APLAY: a musician's .wav player

Aplay is a file for playing a cd format .wav file to a sound card. You can get a copy here . Here are some examples of how it is used.

	aplay -l4  foo.wav 		; loop the song 4 times
	aplay -l0  foo.wav 		; loop the song forever (until killed or ^c)
	aplay -b 10.2 -e 20 foo.wav	; play from 10.2 seconds until 20 seconds
	aplay -t3 foo.wav		; transpose the song up three half steps
	aplay -s.8 foo.wav		; play at 80% speed (normal pitch)
	aplay -v foo.wav		; print out running time to stdout.
Aplay nicely solves the problem where your band wants to play a tricky cover tune in a different key than your reference CD recording. No problem. If the original was in D and your singer wants it in C, just do "aplay -t-2". If you need to work on that really tricky bass lick in measure five, then find the lick with "aplay -v" and then loop it at half time with "aplay -b -e -s0.5 -l0 -t-2 foo.wav". As you get some skill, raise the speed with "-t.6", "-t.7", "t.8"... until you get to full speed.

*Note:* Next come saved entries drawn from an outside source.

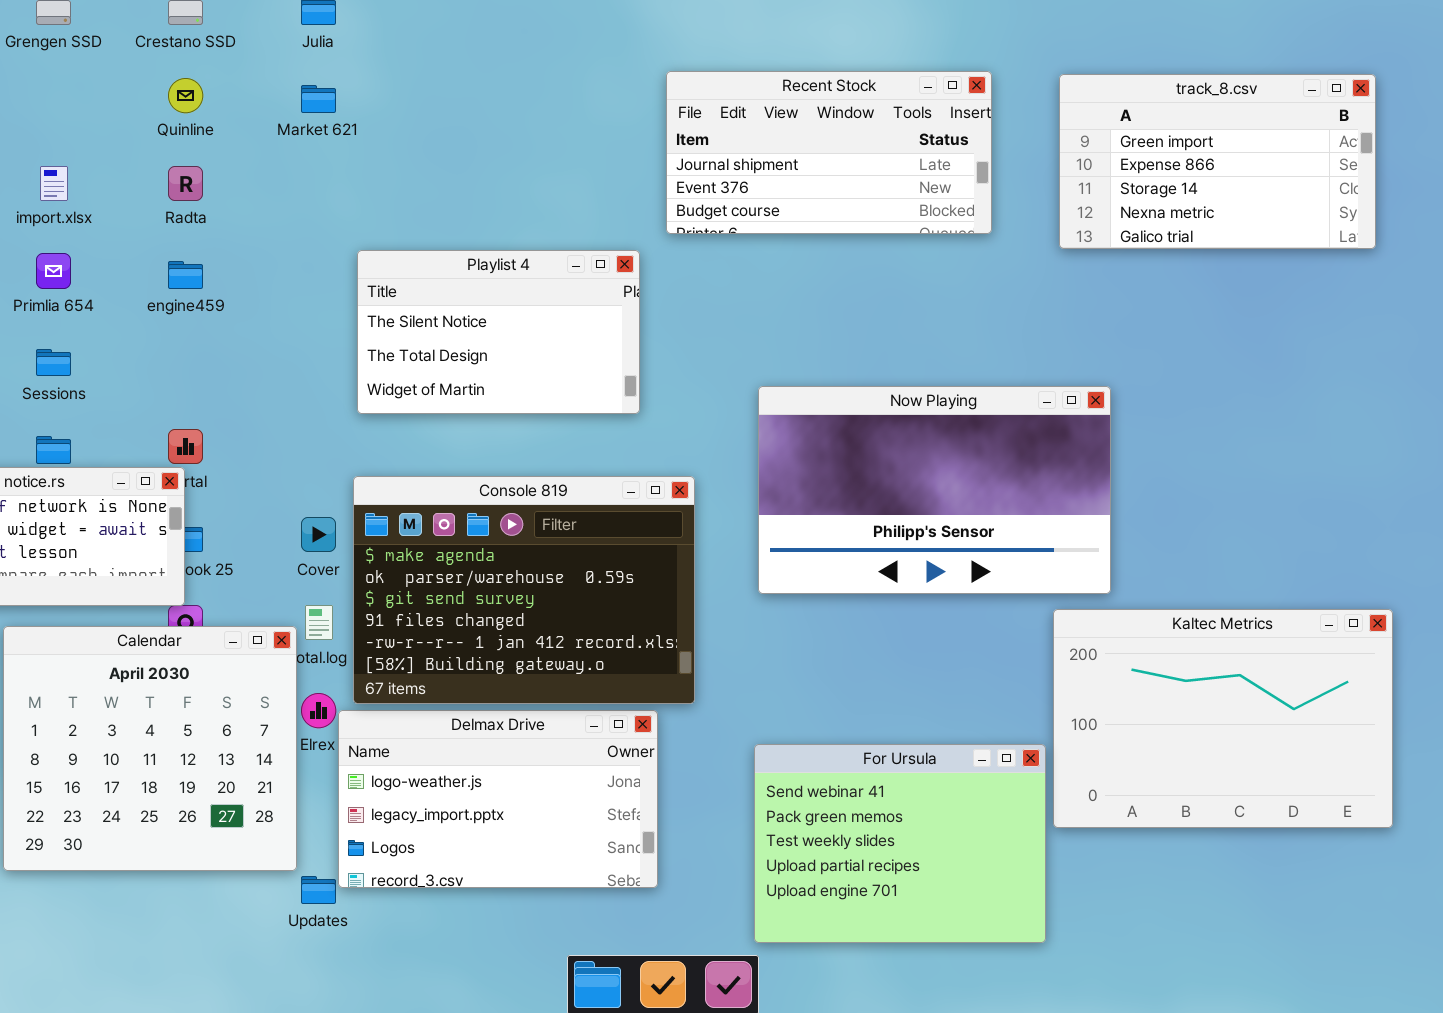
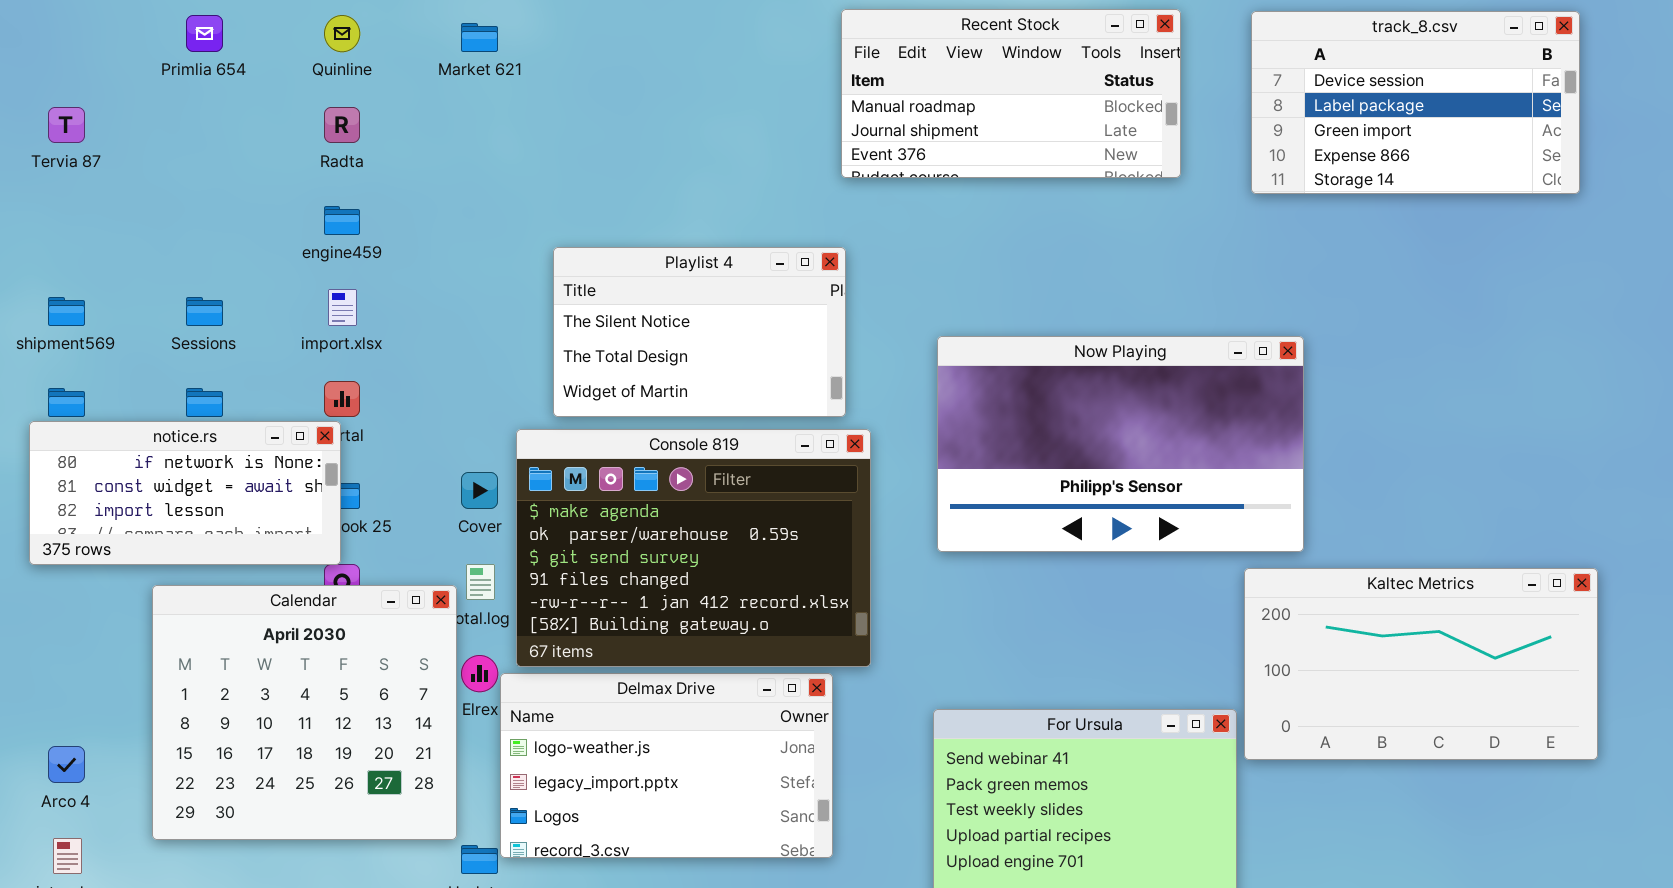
Recent Stock: [666,71,992,234] -> [841,9,1181,178], scrolled up 1 row
track_8.csv: [1059,74,1376,249] -> [1251,11,1580,194], scrolled up 2 rows
import.xlsx: [40,166,68,201] -> [328,289,357,326], moved
Playlist 4: [357,250,640,414] -> [553,247,846,417], moved
Primlia 654: [36,253,71,289] -> [186,15,223,52], moved
Kaltec Metrics: [1053,609,1393,828] -> [1244,568,1598,760], resized

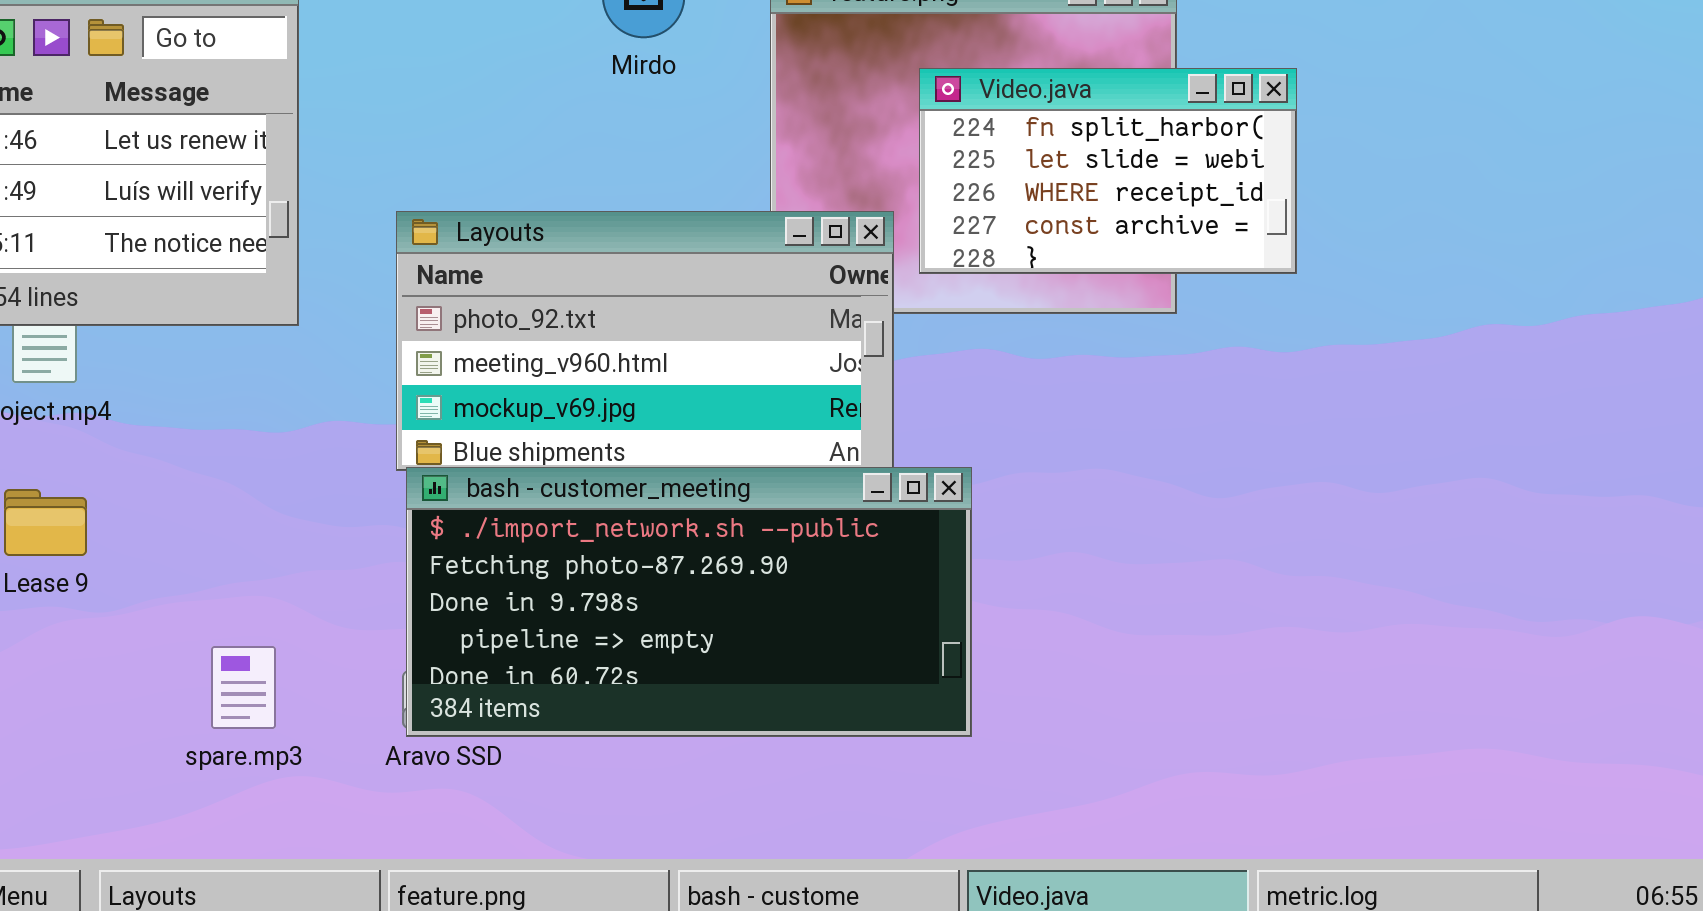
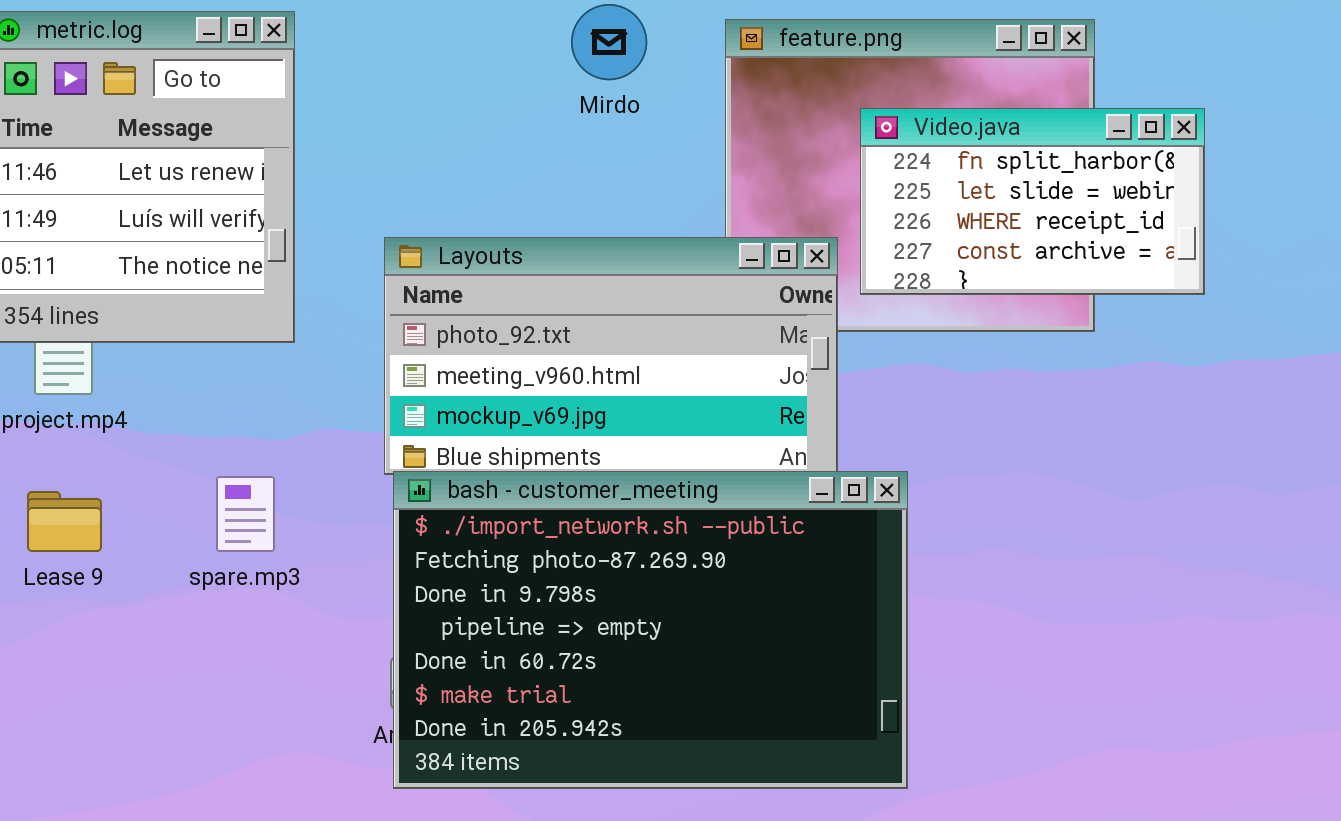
bash - customer_meeting: [406,467,972,737] -> [393,471,908,789], resized
spare.mp3: [211,646,276,729] -> [216,476,275,552], moved

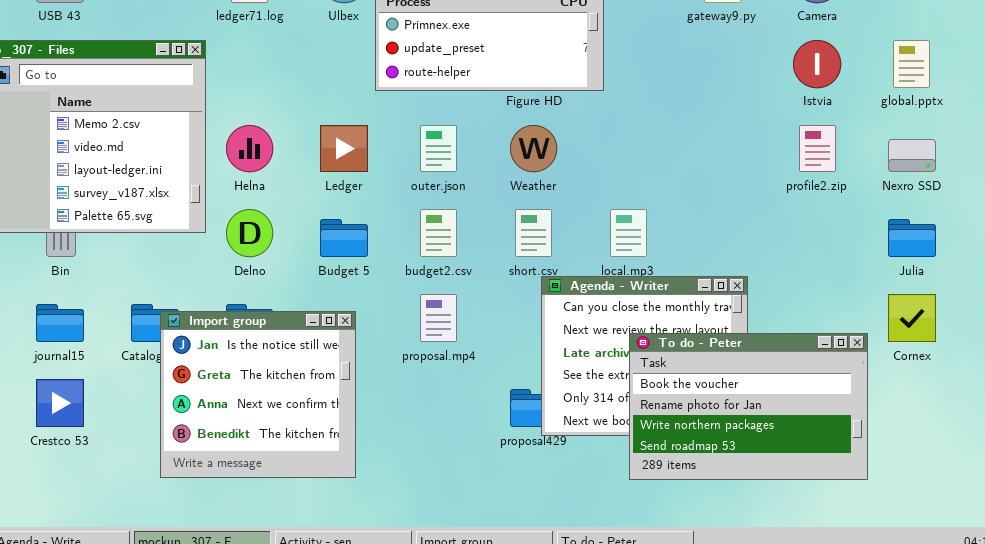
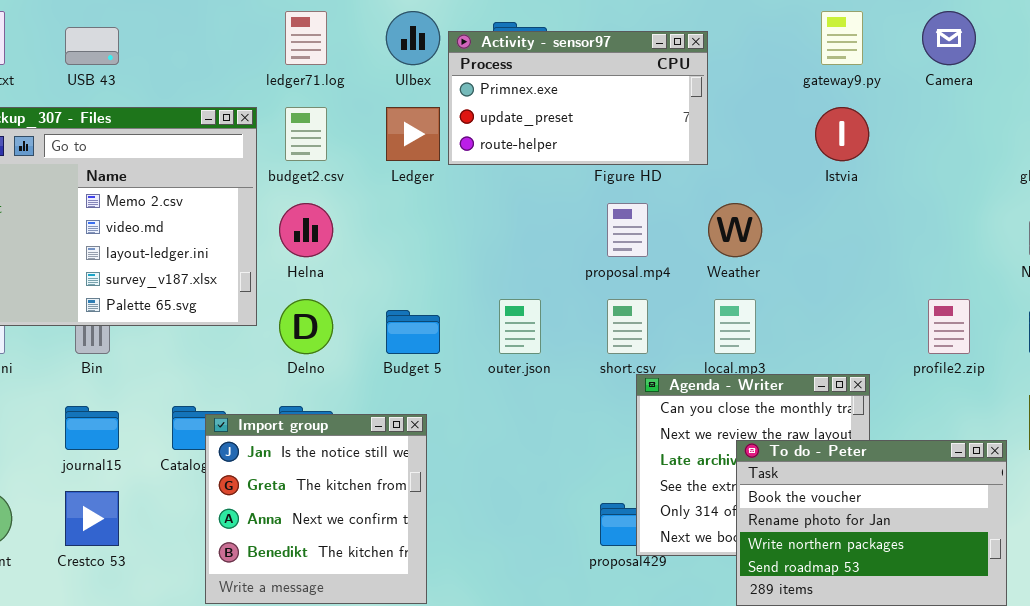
Istvia: [793,40,841,88] -> [815,107,869,161], moved
Ledger: [320,125,368,172] -> [386,107,440,161], moved
outer.json: [420,125,457,172] -> [499,299,541,354], moved
Weather: [510,125,557,172] -> [708,203,762,257], moved
profile2.zip: [799,125,836,172] -> [928,299,970,354], moved
budget2.csv: [420,209,457,257] -> [285,107,327,161], moved
proposal.mp4: [420,294,457,342] -> [607,203,648,257], moved

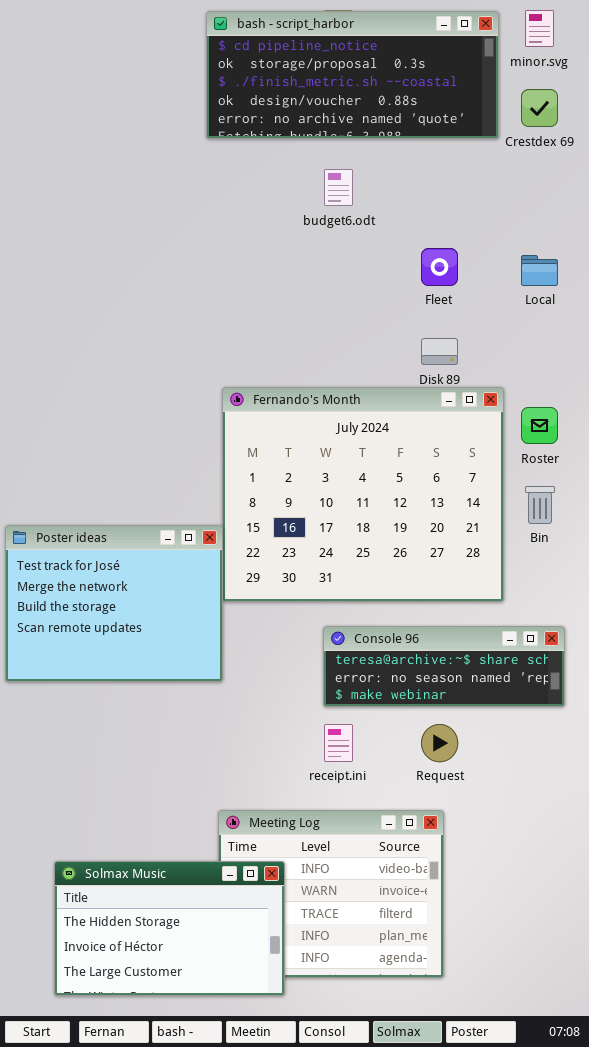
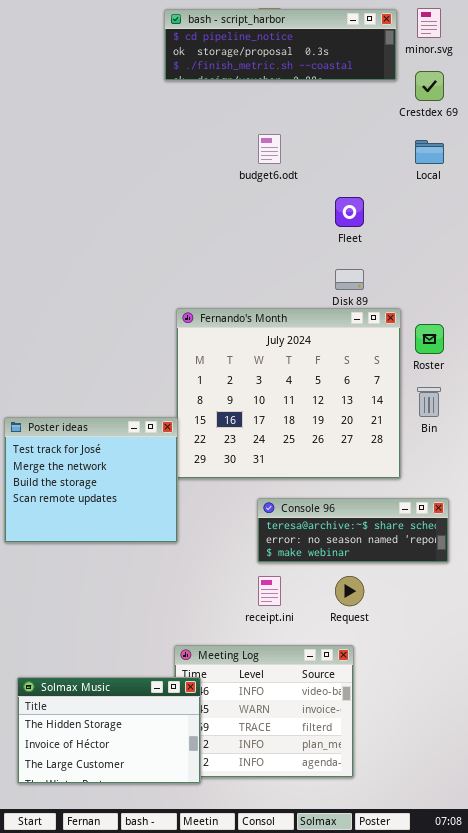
bash - script_harbor: [206,11,499,139] -> [164,9,397,81], resized
Local: [521,255,558,286] -> [415,140,444,164], moved
Solmax Music: [54,861,285,996] -> [17,677,201,784], moved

Aplay is released under GNU copyleft. Please drop me a note if you improve it or find it useful!

Command line options

usage: aplay [] 

	[-A ] "enable fast attack slow decay AGC"

		I added this to get a stable playback from a 
		recording with lots of fading.  Produces a pretty
		level, high volume output no matter how the input
		amplitude varies.

	[-b ]  /* time to start playing */
	[-e ]    /* time to stop playing */
	[-k ] "karaoke mode" 

		The -k option creates a mono signal from 
                left+gain*right.  If gain is -1, then on many
		pop recordings, the vocalist will be cancelled
		out, leaving just the instruments.  YMMV.

	[-l ] "loop the song" (0=infinite)
	[-n ] "8, or 16 bits"
	[-o ]
	[-p ] "shift pitch by factor"

		For example, -p1.059 will shift the pitch by about one
                half step.  For musical shifts, use -t, but for correcting
                a slightly slow or fast cassette tape recording, use -p.

	[-r ] "sample rate"
	[-s ] "play at speed"
	[-t ] "transpose +/- n half steps"
	[-M] "play mono (stereo is default)"
	[-S] "play stereo (stereo is default)"
	[-v] "verbose mode"

		-v prints out a running time so you can later on do accurate loops
		with -b and -e.

	[-w ] "pitch shift window size"

		joggles the internal pitch shift algorithm.  The window is
		automatically computed to my taste, but different material
		may sound better with a different size.  Experiment.